- **Aim of the task**: Reproduce the text of every record below line for line, omitting the pictures.

━━ Given data ━━

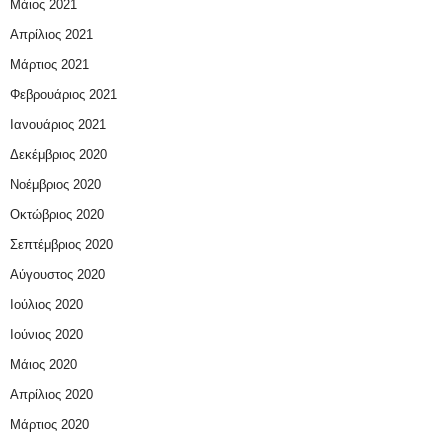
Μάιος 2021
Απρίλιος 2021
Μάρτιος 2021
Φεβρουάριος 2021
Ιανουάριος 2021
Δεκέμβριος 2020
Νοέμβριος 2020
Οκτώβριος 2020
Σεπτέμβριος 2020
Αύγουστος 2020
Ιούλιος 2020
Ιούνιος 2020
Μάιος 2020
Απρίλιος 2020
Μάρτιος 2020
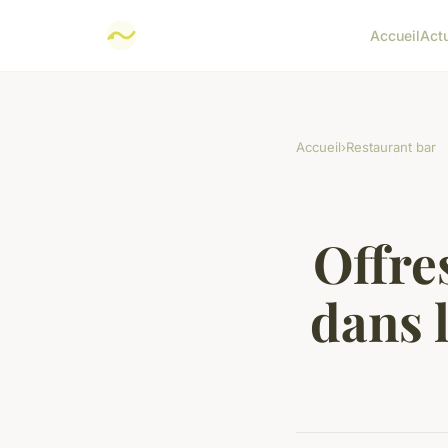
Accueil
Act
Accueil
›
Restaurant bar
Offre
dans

━━━

- **Output**:
Μάιος 2021
Απρίλιος 2021
Μάρτιος 2021
Φεβρουάριος 2021
Ιανουάριος 2021
Δεκέμβριος 2020
Νοέμβριος 2020
Οκτώβριος 2020
Σεπτέμβριος 2020
Αύγουστος 2020
Ιούλιος 2020
Ιούνιος 2020
Μάιος 2020
Απρίλιος 2020
Μάρτιος 2020
Accueil
Act
Accueil
›
Restaurant bar
Offre
dans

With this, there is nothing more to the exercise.